[Date Prev][Date Next][Thread Prev][Thread Next][Date Index][Thread Index]
Re: [Qemu-devel] TCP Segementation Offloading
From: |
Stefan Hajnoczi |
Subject: |
Re: [Qemu-devel] TCP Segementation Offloading |
Date: |
Fri, 6 May 2016 17:28:55 +0100 |
User-agent: |
Mutt/1.6.0 (2016-04-01) |
On Fri, May 06, 2016 at 06:34:33AM +0200, Ingo Krabbe wrote:
> > On Sun, May 01, 2016 at 02:31:57PM +0200, Ingo Krabbe wrote:
> >> Good Mayday Qemu Developers,
> >>
> >> today I tried to find a reference to a networking problem, that seems to
> >> be of quite general nature: TCP Segmentation Offloading (TSO) in virtual
> >> environments.
> >>
> >> When I setup TAP network adapter for a virtual machine and put it into a
> >> host bridge, the known best practice is to manually set "tso off gso off"
> >> with ethtool, for the guest driver if I use a hardware emulation, such as
> >> e1000 and/or "tso off gso off" for the host driver and/or for the bridge
> >> adapter, if I use the virtio driver, as otherwise you experience
> >> (sometimes?) performance problems or even lost packages.
> >
> > I can't parse this sentence. In what cases do you think it's a "known
> > best practice" to disable tso and gso? Maybe a table would be a clearer
> > way to communicate this.
> >
> > Can you provide a link to the source claiming tso and gso should be
> > disabled?
>
> Sorry for that long sentence. The consequence seems to be, that it is most
> stable to turn off tso and gso for host bridges and for adapters in virtual
> machines.
>
> One of the most comprehensive collections of arguments is this article
>
>
> https://kris.io/2015/10/01/kvm-network-performance-tso-and-gso-turn-it-off/
>
> while I also found a documentation for Centos 6
>
>
> https://access.redhat.com/documentation/en-US/Red_Hat_Enterprise_Linux/6/html/Virtualization_Host_Configuration_and_Guest_Installation_Guide/ch10s04.html
This documentation is about (ancient) RHEL 3.9 guests. I would not
apply anything on that page to modern Linux distro releases without
re-checking.
>
> In google groups this one is discussed
>
> https://code.google.com/p/ganeti/wiki/PerformanceTuning
>
> Of course the same is found for Xen Machines
>
> http://cloudnull.io/2012/07/xenserver-network-tuning/
>
> You see there are several Links in the internet and my first question is: Why
> can't I find this discussion in the qemu-wiki space.
>
> I think the bug
>
> https://bugs.launchpad.net/bugs/1202289
>
> is related.
Thanks for posting all the links!
I hope Michael and/or Jason explain the current status for RHEL 6/7 and
other modern distros. Maybe they can also follow up with the kris.io
blog author if an update to the post is necessary.

== DATA LISTING ==
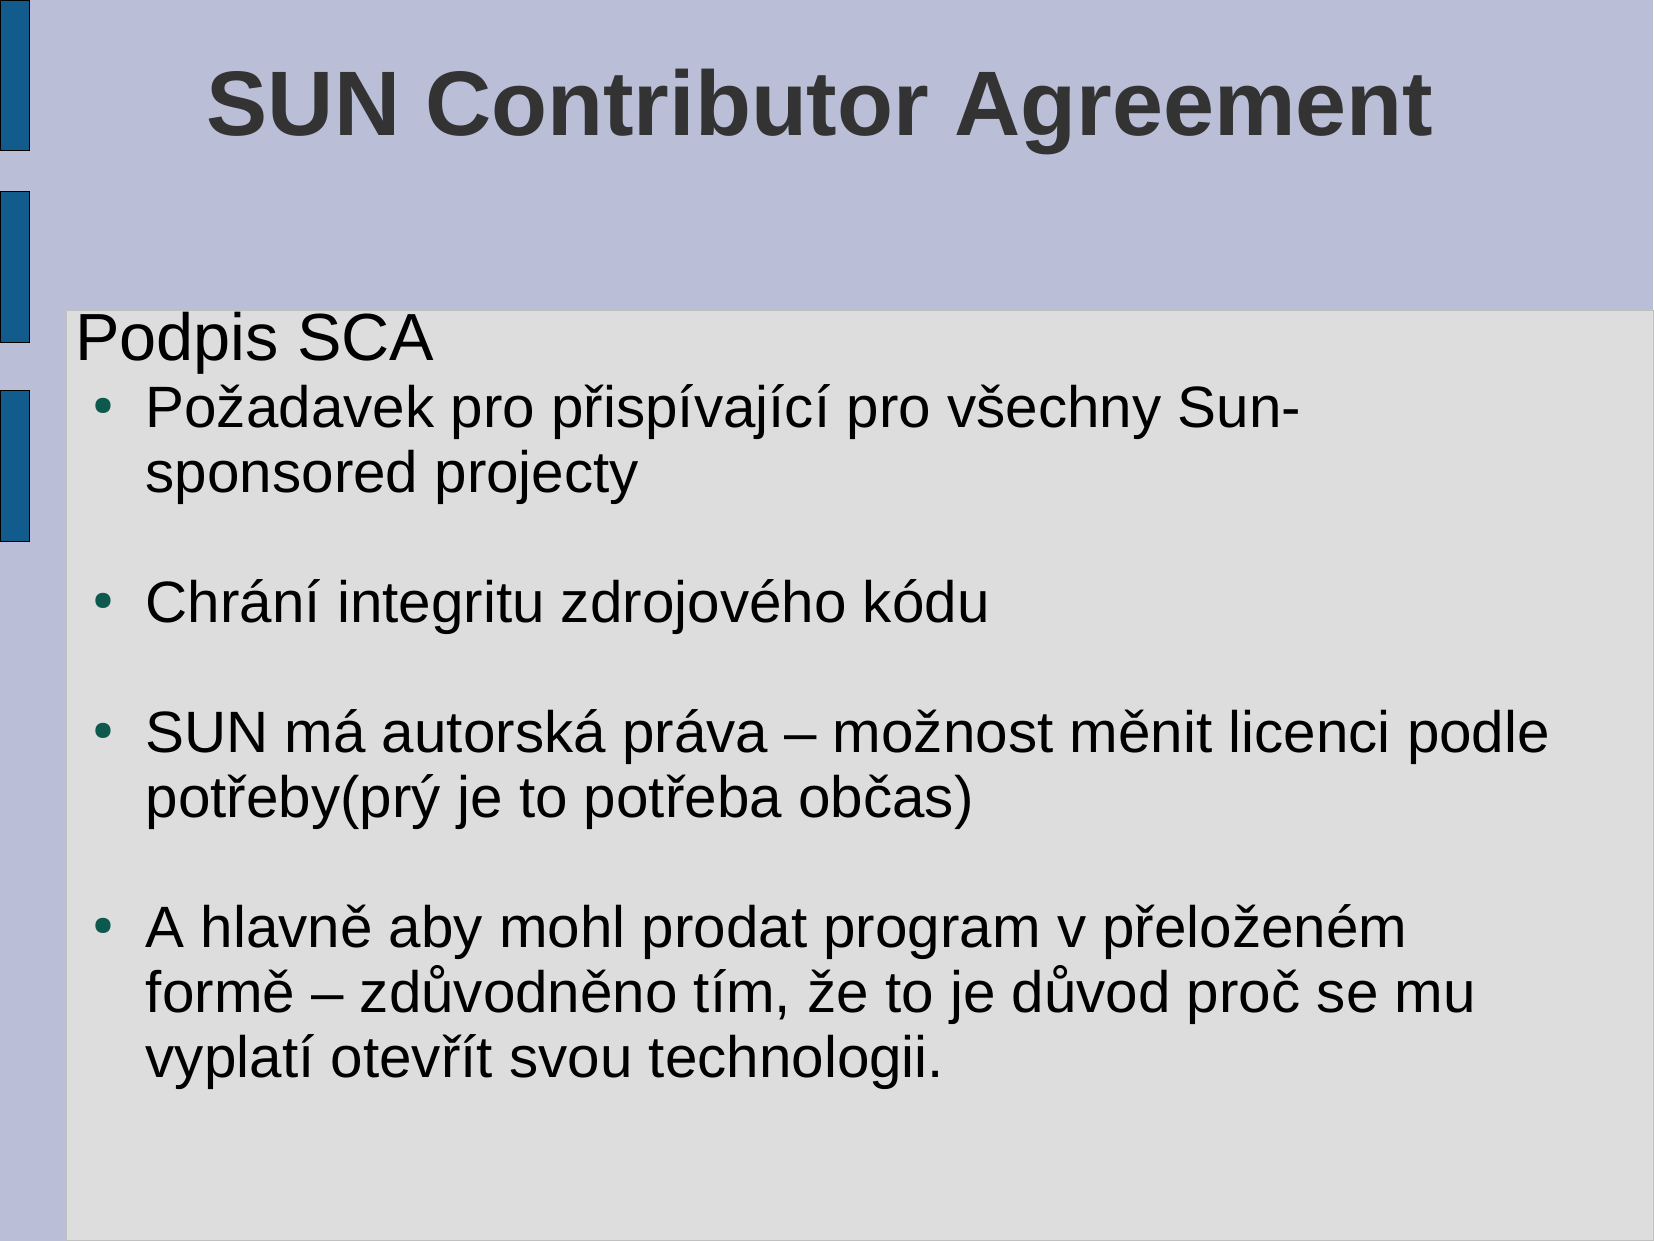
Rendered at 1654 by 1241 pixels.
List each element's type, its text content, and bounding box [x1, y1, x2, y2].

list Podpis SCA Požadavek pro přispívající pro všechny Sun-sponsored projecty Chrání integritu zdrojového kódu SUN má autorská práva – možnost měnit licenci podle potřeby(prý je to potřeba občas) A hlavně aby mohl prodat program v přeloženém formě – zdůvodněno tím, že to je důvod proč se mu vyplatí otevřít svou technologii. [75, 300, 1563, 1241]
title SUN Contributor Agreement [76, 7, 1565, 200]
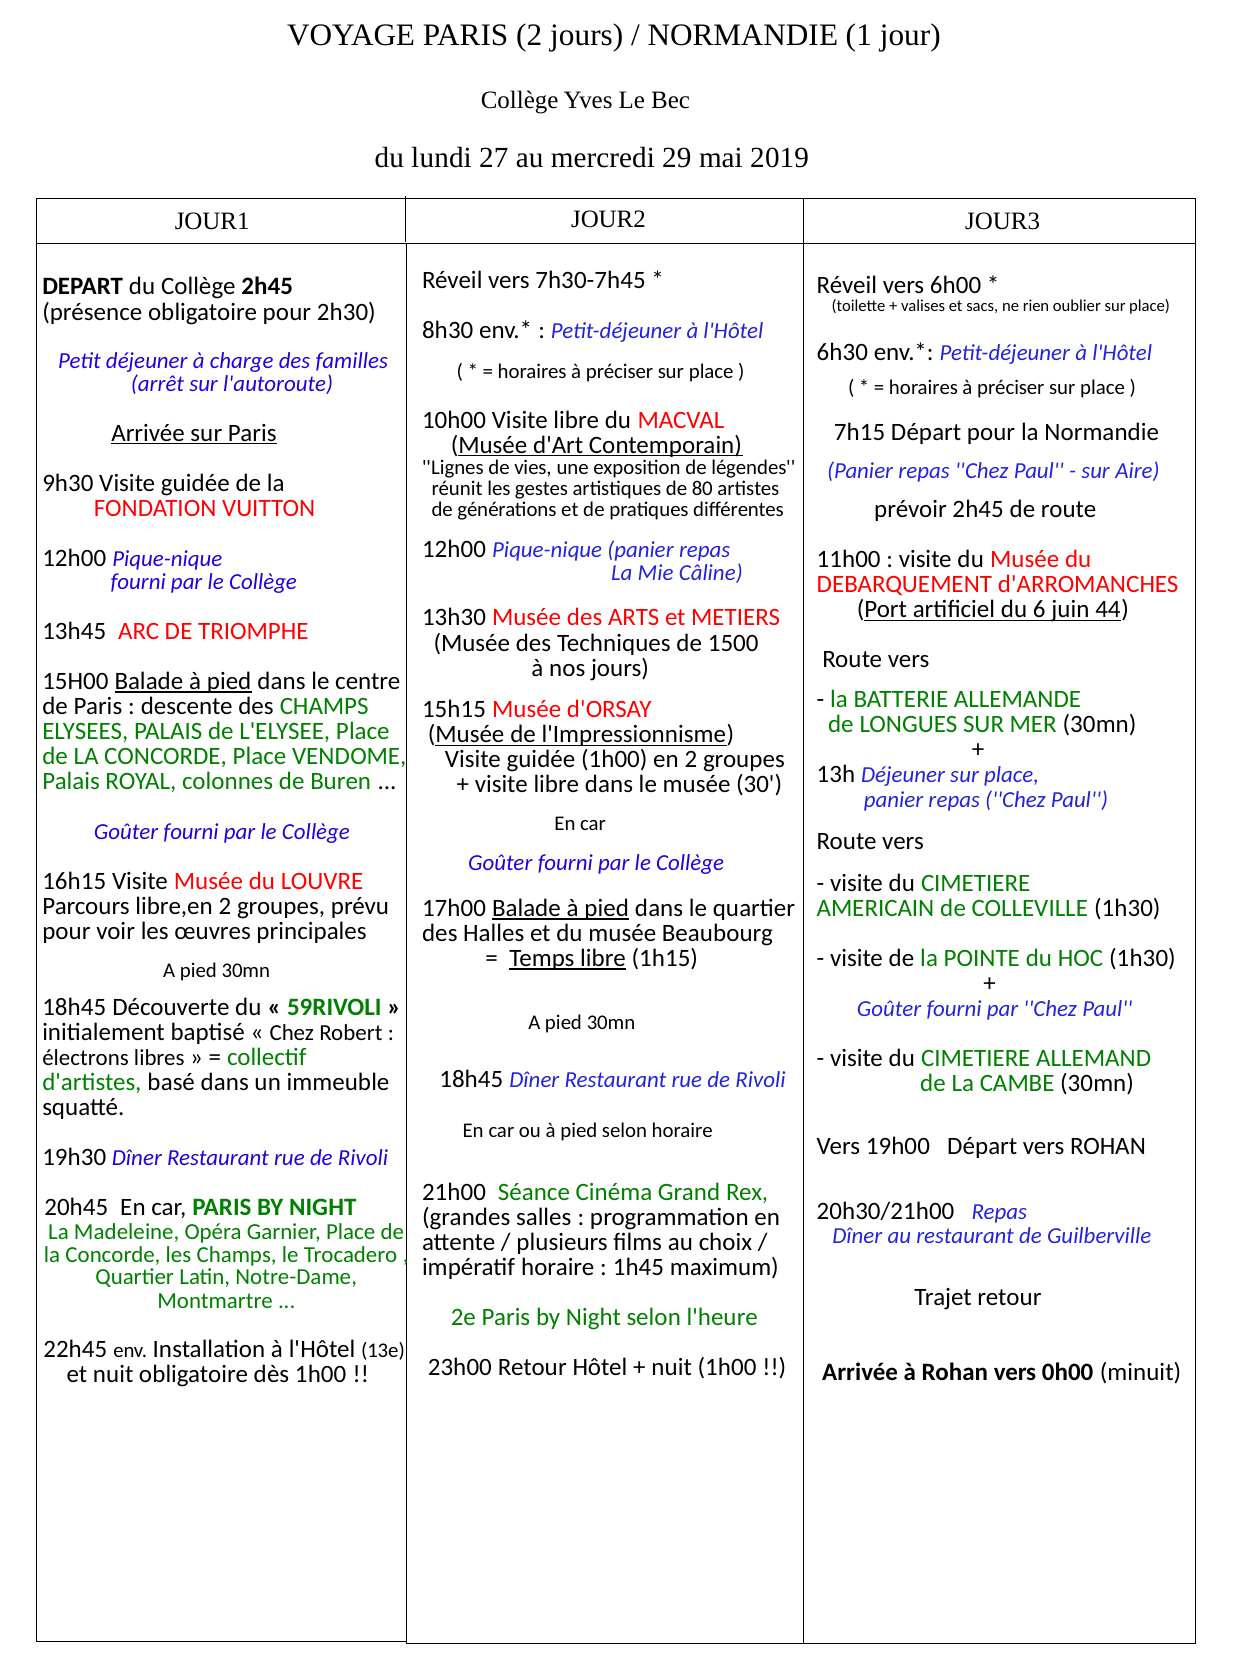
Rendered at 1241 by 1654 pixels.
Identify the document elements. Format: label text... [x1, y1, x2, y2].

text_box [36, 198, 1196, 251]
text_box Réveil vers 6h00 * (toilette + valises et sacs, ne rien oublier sur place) 6h30 env.*: Petit-déjeuner à l'Hôtel ( * = horaires à préciser sur place ) 7h15 Départ pour la Normandie (Panier repas ''Chez Paul'' - sur Aire) prévoir 2h45 de route 11h00 : visite du Musée du DEBARQUEMENT d'ARROMANCHES (Port artificiel du 6 juin 44) Route vers - la BATTERIE ALLEMANDE de LONGUES SUR MER (30mn) + 13h Déjeuner sur place, panier repas (''Chez Paul'') Route vers - visite du CIMETIERE AMERICAIN de COLLEVILLE (1h30) - visite de la POINTE du HOC (1h30) + Goûter fourni par ''Chez Paul'' - visite du CIMETIERE ALLEMAND de La CAMBE (30mn) Vers 19h00 Départ vers ROHAN 20h30/21h00 Repas Dîner au restaurant de Guilberville Trajet retour Arrivée à Rohan vers 0h00 (minuit) [801, 250, 1203, 1639]
text_box JOUR3 [950, 200, 1056, 244]
text_box JOUR1 [160, 200, 265, 244]
text_box Réveil vers 7h30-7h45 * 8h30 env.* : Petit-déjeuner à l'Hôtel ( * = horaires à préciser sur place ) 10h00 Visite libre du MACVAL (Musée d'Art Contemporain) ''Lignes de vies, une exposition de légendes'' réunit les gestes artistiques de 80 artistes de générations et de pratiques différentes 12h00 Pique-nique (panier repas La Mie Câline) 13h30 Musée des ARTS et METIERS (Musée des Techniques de 1500 à nos jours) 15h15 Musée d'ORSAY (Musée de l'Impressionnisme) Visite guidée (1h00) en 2 groupes + visite libre dans le musée (30') En car Goûter fourni par le Collège 17h00 Balade à pied dans le quartier des Halles et du musée Beaubourg = Temps libre (1h15) A pied 30mn 18h45 Dîner Restaurant rue de Rivoli En car ou à pied selon horaire 21h00 Séance Cinéma Grand Rex, (grandes salles : programmation en attente / plusieurs films au choix / impératif horaire : 1h45 maximum) 2e Paris by Night selon l'heure 23h00 Retour Hôtel + nuit (1h00 !!) [407, 245, 816, 1649]
text_box DEPART du Collège 2h45 (présence obligatoire pour 2h30) Petit déjeuner à charge des familles (arrêt sur l'autoroute) Arrivée sur Paris 9h30 Visite guidée de la FONDATION VUITTON 12h00 Pique-nique fourni par le Collège 13h45 ARC DE TRIOMPHE 15H00 Balade à pied dans le centre de Paris : descente des CHAMPS ELYSEES, PALAIS de L'ELYSEE, Place de LA CONCORDE, Place VENDOME, Palais ROYAL, colonnes de Buren ... Goûter fourni par le Collège 16h15 Visite Musée du LOUVRE Parcours libre,en 2 groupes, prévu pour voir les œuvres principales A pied 30mn 18h45 Découverte du « 59RIVOLI » initialement baptisé « Chez Robert : électrons libres » = collectif d'artistes, basé dans un immeuble squatté. 19h30 Dîner Restaurant rue de Rivoli 20h45 En car, PARIS BY NIGHT La Madeleine, Opéra Garnier, Place de la Concorde, les Champs, le Trocadero , Quartier Latin, Notre-Dame, Montmartre ... 22h45 env. Installation à l'Hôtel (13e) et nuit obligatoire dès 1h00 !! [27, 251, 426, 1650]
text_box [816, 1639, 1196, 1644]
text_box VOYAGE PARIS (2 jours) / NORMANDIE (1 jour) Collège Yves Le Bec du lundi 27 au mercredi 29 mai 2019 [272, 9, 971, 186]
text_box JOUR2 [556, 198, 662, 242]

== THE PROBLEM ==
Using the mailing-list thread on TCP segmentation offloading, decide whether each statement agrees with it, answering yes or no and quoting the deciding words: (a) The reply says the Red Hat documentation page concerns RHEL 3.9 guests. (b) The original poster says no ethtool setting is needed for the guest driver when using an emulation such as e1000. (c) An earlier reply suggests a table might present the claim more clearly. The records above come from a different source than the thread.

== EXERCISE RESPONSE ==
(a) Yes: "This documentation is about (ancient) RHEL 3.9 guests."
(b) No: "with ethtool, for the guest driver if I use a hardware emulation, such as"
(c) Yes: "Maybe a table would be a clearer"